Exercise A: Retype the entire biography of Joseph R. N. Maxwell below without any changes.

Document passage:
+ + + + + + +

21st President of Boston College
- In office 1951–1958
- Preceded by: William L. Keleher
- Succeeded by: Michael P. Walsh

20th President of the College of the Holy Cross
- In office 12 September 1939 – 1945
- Preceded by: Francis J. Dolan
- Succeeded by: William J. Healy

Personal details
- Born: 7 November 1899 Taunton, Massachusetts, U.S.
- Died: 18 September 1971 (age 71) Ybbs an der Donau, Austria
- Resting place: Weston College Cemetery
- Alma mater: College of the Holy Cross (BA) Boston College (MA) Fordham University (PhD) Weston College (STL)

= Joseph R. N. Maxwell =

American Catholic priest and poet

Joseph Raymond Nonnatus Maxwell (7 November 1899 – 18 September 1971) was an American Catholic priest, academic, poet, and college administrator. A Jesuit since 1919, he served as President of the College of the Holy Cross from 1939 to 1945, and President of Boston College from 1951 to 1958.

== Early life and education ==
Maxwell was born in Taunton, Massachusetts, United States, on 7 November 1899, to Richard Everett Maxwell and Caroline A. Carpenter.

He attended Taunton public schools, including Taunton High School, before entering the College of the Holy Cross in 1918. After a year, he entered the Society of Jesus on 8 September 1919, taking the religious name Nonnatus. After graduating in 1921, he studied the classics at St. Andrew-on-Hudson Novitiate for two years. He then went to Boston College, graduating in 1926 with a Master of Arts, and from 1926 to 1929 held a teaching position at the College of the Holy Cross. He then attended Fordham University, where he earned his Doctor of Philosophy in 1930. He went on to study philosophy at Weston College, graduating in 1933 with a Licentiate of Sacred Theology.

+ + + + + + +

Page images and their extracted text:

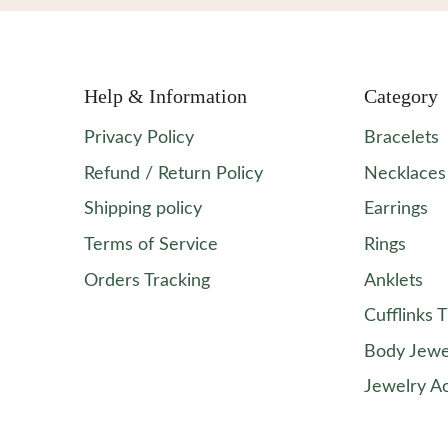
Help & Information
Category
Privacy Policy
Bracelets
Refund / Return Policy
Necklaces
Shipping policy
Earrings
Terms of Service
Rings
Orders Tracking
Anklets
Cufflinks T
Body Jewe
Jewelry A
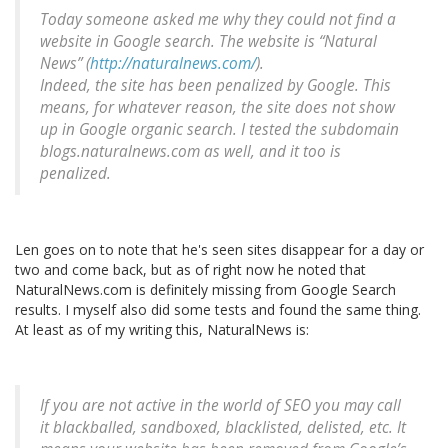
Today someone asked me why they could not find a
website in Google search. The website is “Natural
News” (
http://naturalnews.com/
).
Indeed, the site has been penalized by Google. This
means, for whatever reason, the site does not show
up in Google organic search. I tested the subdomain
blogs.naturalnews.com as well, and it too is
penalized.
Len goes on to note that he's seen sites disappear for a day or
two and come back, but as of right now he noted that
NaturalNews.com is definitely missing from Google Search
results. I myself also did some tests and found the same thing.
At least as of my writing this, NaturalNews is:
If you are not active in the world of SEO you may call
it blackballed, sandboxed, blacklisted, delisted, etc. It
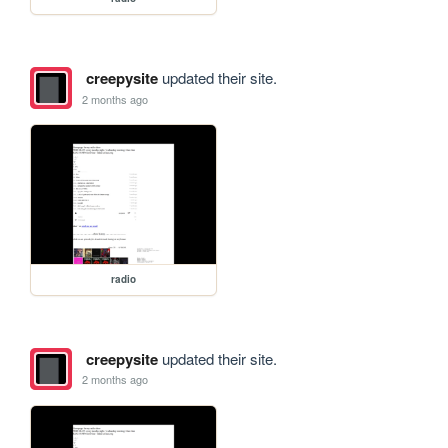
creepysite
updated their site.
2 months ago
radio
creepysite
updated their site.
2 months ago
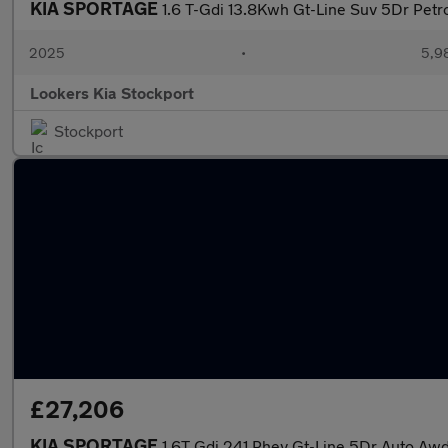
KIA SPORTAGE
1.6 T-Gdi 13.8Kwh Gt-Line Suv 5Dr Petr
2025
•
5,9
Lookers Kia Stockport
Stockport
£27,206
KIA SPORTAGE
1.6T Gdi 241 Phev Gt-Line 5Dr Auto Aw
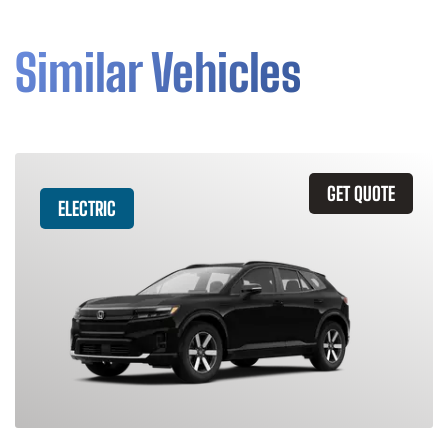
Similar Vehicles
GET QUOTE
ELECTRIC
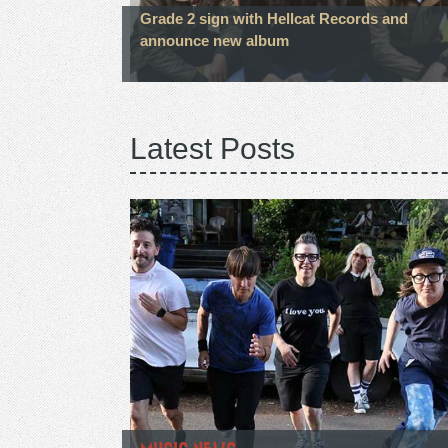
Grade 2 sign with Hellcat Records and
announce new album
Latest Posts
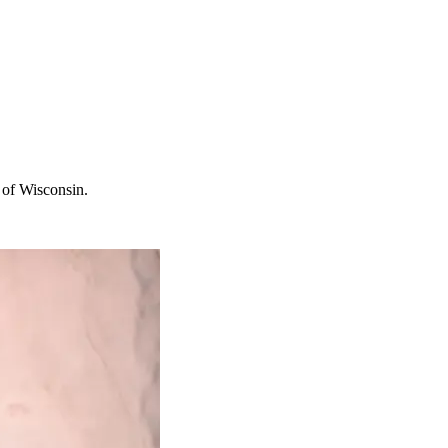
 of Wisconsin.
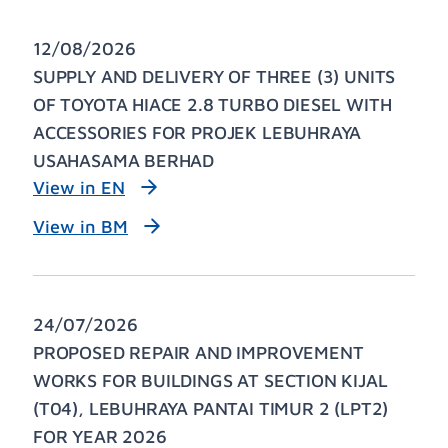
12/08/2026
SUPPLY AND DELIVERY OF THREE (3) UNITS
OF TOYOTA HIACE 2.8 TURBO DIESEL WITH
ACCESSORIES FOR PROJEK LEBUHRAYA
USAHASAMA BERHAD
View in EN
View in BM
24/07/2026
PROPOSED REPAIR AND IMPROVEMENT
WORKS FOR BUILDINGS AT SECTION KIJAL
(T04), LEBUHRAYA PANTAI TIMUR 2 (LPT2)
FOR YEAR 2026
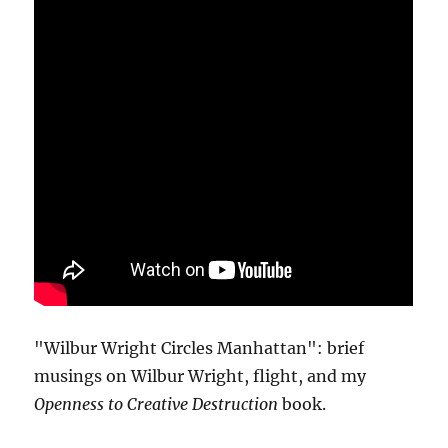
"Wilbur Wright Circles Manhattan": brief
musings on Wilbur Wright, flight, and my
Openness to Creative Destruction
book.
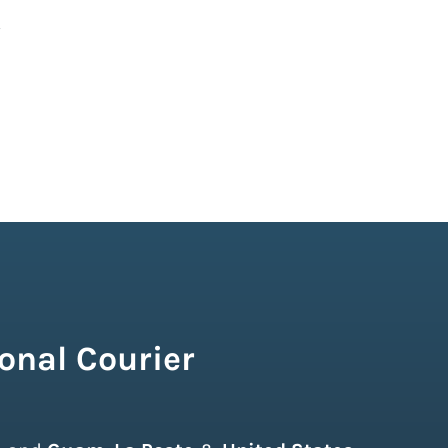
onal Courier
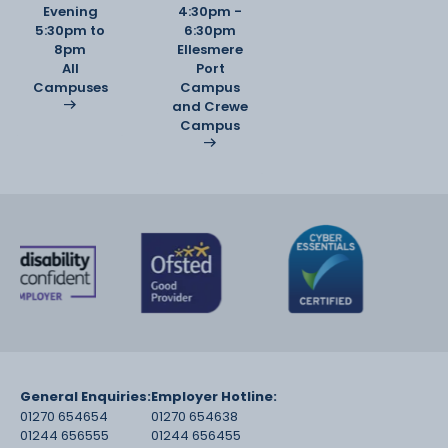
Evening
4:30pm -
5:30pm to
6:30pm
8pm
Ellesmere
All
Port
Campuses
Campus
and Crewe
Campus
General Enquiries:
Employer Hotline:
01270 654654
01270 654638
01244 656555
01244 656455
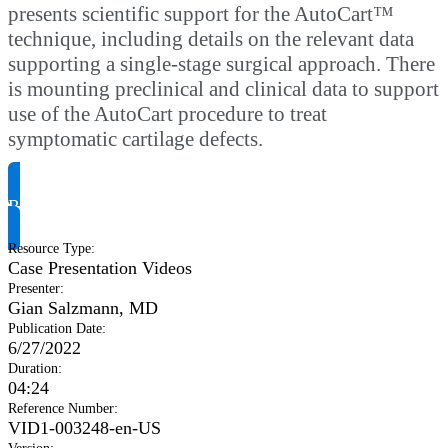
presents scientific support for the AutoCart™
technique, including details on the relevant data
supporting a single-stage surgical approach. There
is mounting preclinical and clinical data to support
use of the AutoCart procedure to treat
symptomatic cartilage defects.
Request Product Info
Resource Type
:
Case Presentation Videos
Presenter
:
Gian Salzmann, MD
Publication Date
:
6/27/2022
Duration
:
04:24
Reference Number
:
VID1-003248-en-US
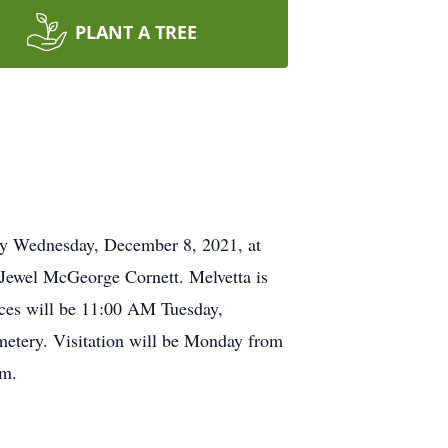
PLANT A TREE
way Wednesday, December 8, 2021, at
Jewel McGeorge Cornett. Melvetta is
ices will be 11:00 AM Tuesday,
etery. Visitation will be Monday from
om.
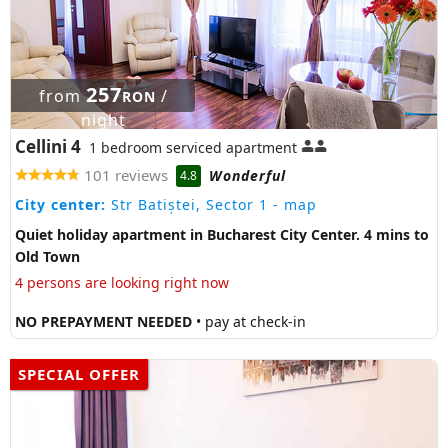
257
from
/
RON
night
Cellini 4
1 bedroom serviced apartment
101 reviews
Wonderful
4.8
City center:
Str Batiștei, Sector 1
- map
Quiet holiday apartment in Bucharest City Center. 4 mins to
Old Town
4 persons are looking right now
NO PREPAYMENT NEEDED
• pay at check-in
SPECIAL OFFER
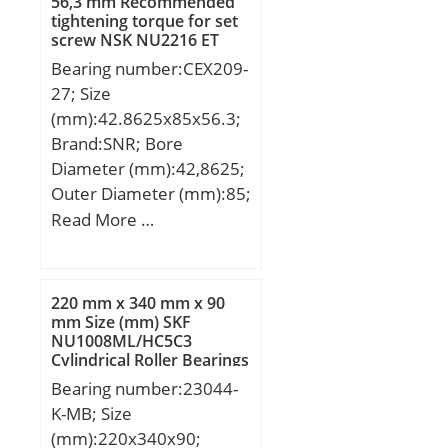
ALPHA_:0; SDM_:97.5;
56,3 mm Recommended
tightening torque for set
r:1.5; KBRG:6161;
screw NSK NU2216 ET
SBRG:2; DI_:80.038;
Cylindrical Roller Bearings
Bearing number:CEX209-
27; Size
(mm):42.8625x85x56.3;
Brand:SNR; Bore
Diameter (mm):42,8625;
Outer Diameter (mm):85;
Width (mm):56,3;
Read More …
d:42,8625 mm; D:85
mm; B:56,3 mm; B1:42,8
mm; C:22 mm; e:1,5
220 mm x 340 mm x 90
mm; a:3,96875 mm;
mm Size (mm) SKF
NU1008ML/HC5C3
m:6,5 mm; s:21,4 mm;
Cylindrical Roller Bearings
D2:63,5 mm; H1:5,1 mm;
Bearing number:23044-
J:3,5 mm; N:1,9 mm;
K-MB; Size
N1:81,81 mm; Thread (G)
(mm):220x340x90;
– 5/16-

+ + + + + + +

Exercise B: Convert the lines of the records above, from the start of the records through the line holding "1.6T Gdi 241 Phev Gt-Line 5Dr Auto Aw", into a JSON list of strings with one string per line, both ends included and blank lines omitted. Leave out the pictures.

Task solution A:
21st President of Boston College
- In office 1951–1958
- Preceded by: William L. Keleher
- Succeeded by: Michael P. Walsh

20th President of the College of the Holy Cross
- In office 12 September 1939 – 1945
- Preceded by: Francis J. Dolan
- Succeeded by: William J. Healy

Personal details
- Born: 7 November 1899 Taunton, Massachusetts, U.S.
- Died: 18 September 1971 (age 71) Ybbs an der Donau, Austria
- Resting place: Weston College Cemetery
- Alma mater: College of the Holy Cross (BA) Boston College (MA) Fordham University (PhD) Weston College (STL)

= Joseph R. N. Maxwell =

American Catholic priest and poet

Joseph Raymond Nonnatus Maxwell (7 November 1899 – 18 September 1971) was an American Catholic priest, academic, poet, and college administrator. A Jesuit since 1919, he served as President of the College of the Holy Cross from 1939 to 1945, and President of Boston College from 1951 to 1958.

== Early life and education ==
Maxwell was born in Taunton, Massachusetts, United States, on 7 November 1899, to Richard Everett Maxwell and Caroline A. Carpenter.

He attended Taunton public schools, including Taunton High School, before entering the College of the Holy Cross in 1918. After a year, he entered the Society of Jesus on 8 September 1919, taking the religious name Nonnatus. After graduating in 1921, he studied the classics at St. Andrew-on-Hudson Novitiate for two years. He then went to Boston College, graduating in 1926 with a Master of Arts, and from 1926 to 1929 held a teaching position at the College of the Holy Cross. He then attended Fordham University, where he earned his Doctor of Philosophy in 1930. He went on to study philosophy at Weston College, graduating in 1933 with a Licentiate of Sacred Theology.

Task solution B:
[
  "Help & Information",
  "Category",
  "Privacy Policy",
  "Bracelets",
  "Refund / Return Policy",
  "Necklaces",
  "Shipping policy",
  "Earrings",
  "Terms of Service",
  "Rings",
  "Orders Tracking",
  "Anklets",
  "Cufflinks T",
  "Body Jewe",
  "Jewelry A",
  "Today someone asked me why they could not find a",
  "website in Google search. The website is “Natural",
  "News” (",
  "http://naturalnews.com/",
  ").",
  "Indeed, the site has been penalized by Google. This",
  "means, for whatever reason, the site does not show",
  "up in Google organic search. I tested the subdomain",
  "blogs.naturalnews.com as well, and it too is",
  "penalized.",
  "Len goes on to note that he's seen sites disappear for a day or",
  "two and come back, but as of right now he noted that",
  "NaturalNews.com is definitely missing from Google Search",
  "results. I myself also did some tests and found the same thing.",
  "At least as of my writing this, NaturalNews is:",
  "If you are not active in the world of SEO you may call",
  "it blackballed, sandboxed, blacklisted, delisted, etc. It",
  "creepysite",
  "updated their site.",
  "2 months ago",
  "radio",
  "creepysite",
  "updated their site.",
  "2 months ago",
  "KIA SPORTAGE",
  "1.6 T-Gdi 13.8Kwh Gt-Line Suv 5Dr Petr",
  "2025",
  "•",
  "5,9",
  "Lookers Kia Stockport",
  "Stockport",
  "£27,206",
  "KIA SPORTAGE",
  "1.6T Gdi 241 Phev Gt-Line 5Dr Auto Aw"
]